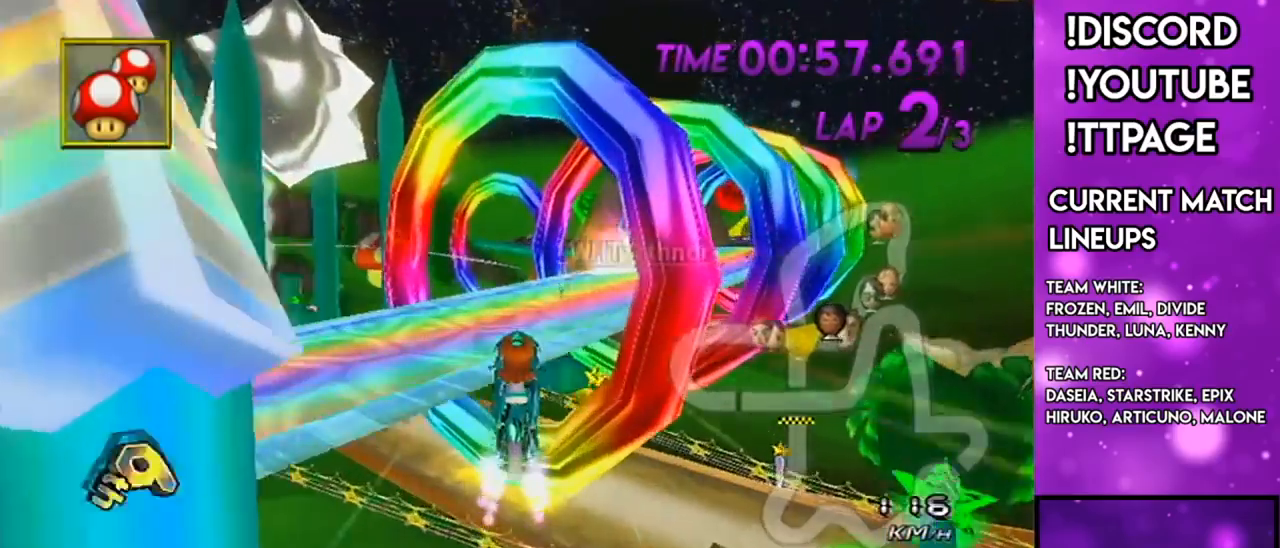
{"dt_ms": 500, "buttons": ["A"], "left_stick": "down", "right_stick": "center", "events": [[33, "left_stick", "up"], [283, "left_stick", "down"]]}
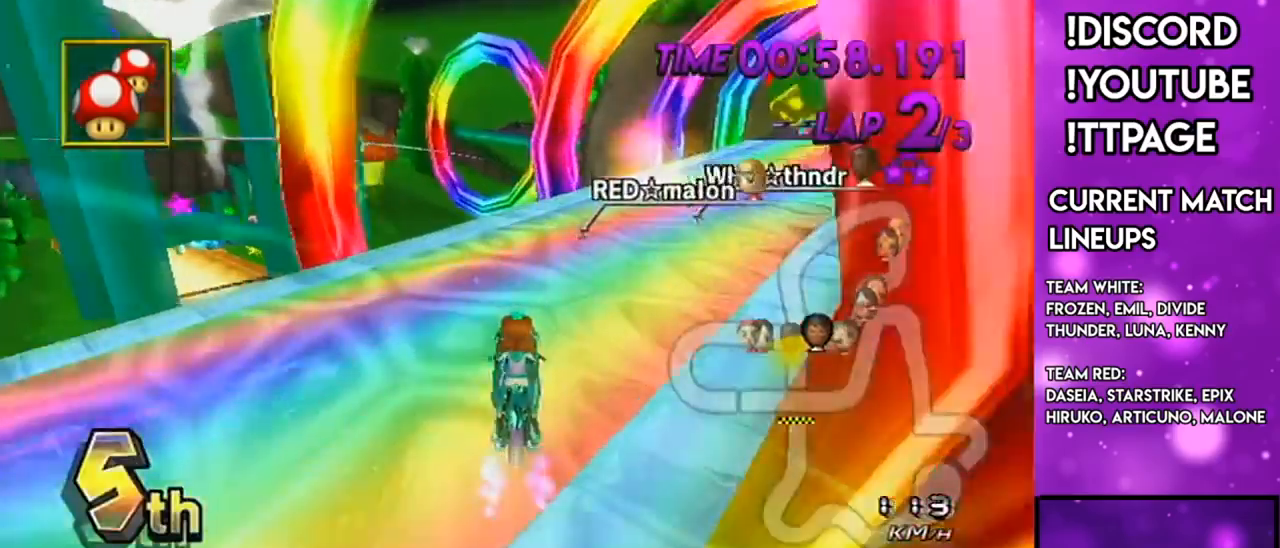
{"dt_ms": 501, "buttons": ["A", "R1"], "left_stick": "up-right", "right_stick": "center", "events": [[117, "left_stick", "center"], [300, "R1", "down"], [367, "left_stick", "up-right"]]}
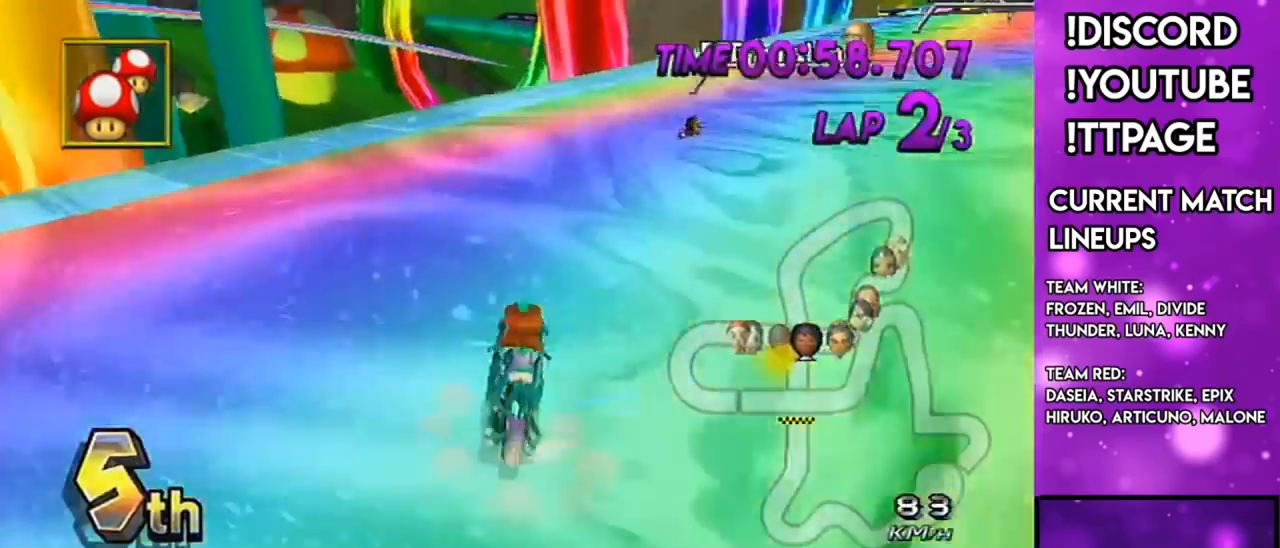
{"dt_ms": 500, "buttons": ["A", "R1"], "left_stick": "left", "right_stick": "center", "events": [[400, "left_stick", "left"]]}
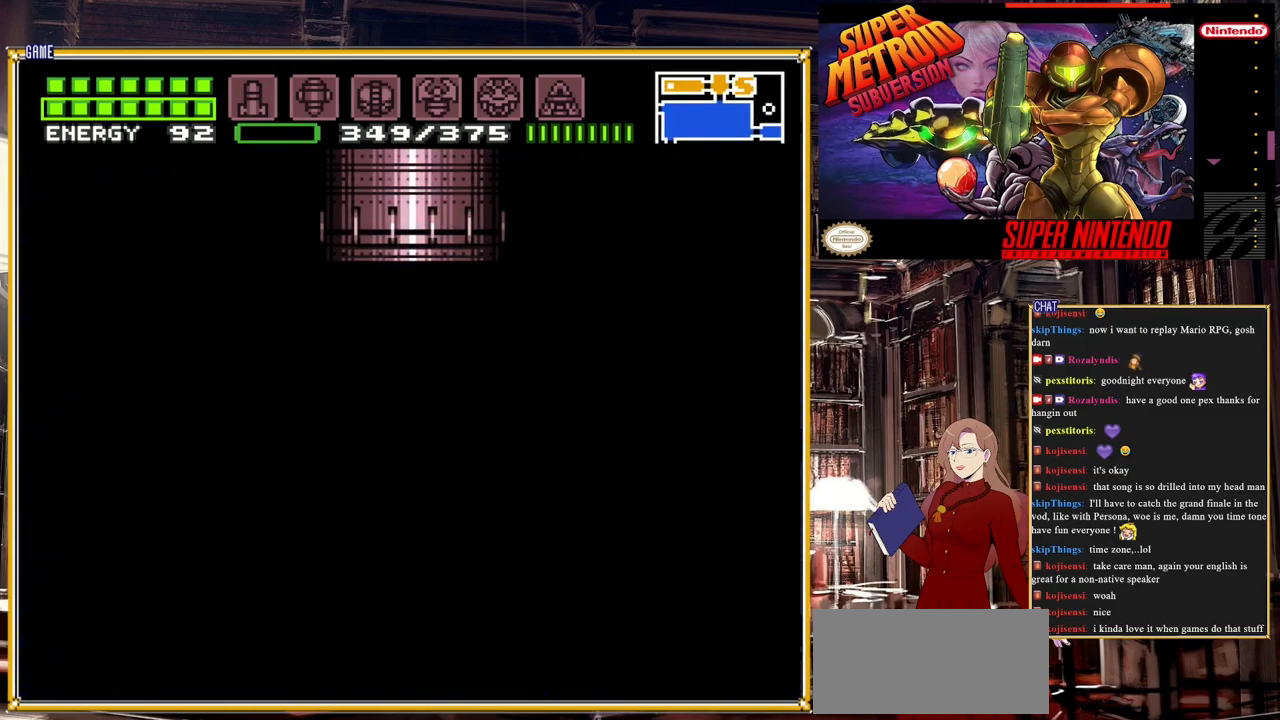
Gameplay with a controller (Nintendo layout); each line is a JSON object with the inputs held at the frame after it. "events" lists button and stick changes between this image and that frame as [ms after this image, input, new state], when the widget could be followed in between. Not read: L3 R3.
{"buttons": ["A"], "events": []}
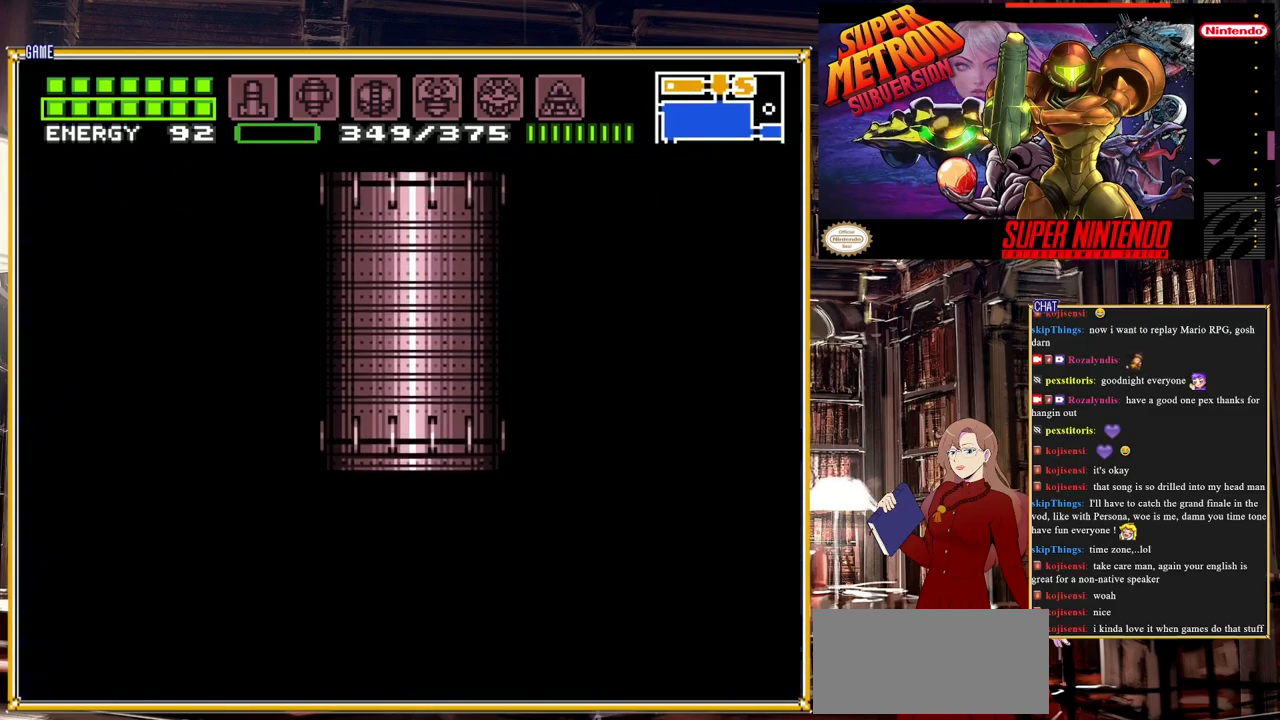
{"buttons": ["A"], "events": []}
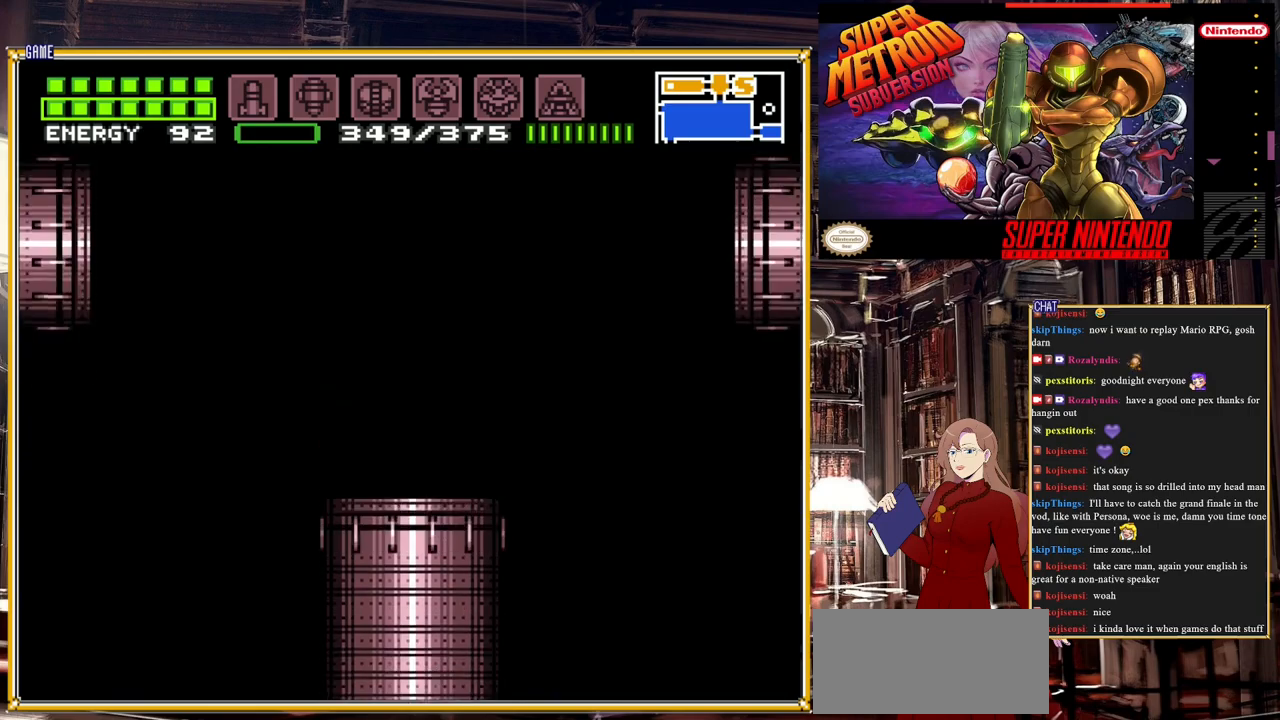
{"buttons": ["A", "DPAD_RIGHT"], "events": [[433, "DPAD_RIGHT", "down"]]}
===
List every line from the entries above in which "buttons" appears.

{"dt_ms": 500, "buttons": ["A"], "left_stick": "down", "right_stick": "center", "events": [[33, "left_stick", "up"], [283, "left_stick", "down"]]}
{"dt_ms": 501, "buttons": ["A", "R1"], "left_stick": "up-right", "right_stick": "center", "events": [[117, "left_stick", "center"], [300, "R1", "down"], [367, "left_stick", "up-right"]]}
{"dt_ms": 500, "buttons": ["A", "R1"], "left_stick": "left", "right_stick": "center", "events": [[400, "left_stick", "left"]]}
{"buttons": ["A"], "events": []}
{"buttons": ["A"], "events": []}
{"buttons": ["A", "DPAD_RIGHT"], "events": [[433, "DPAD_RIGHT", "down"]]}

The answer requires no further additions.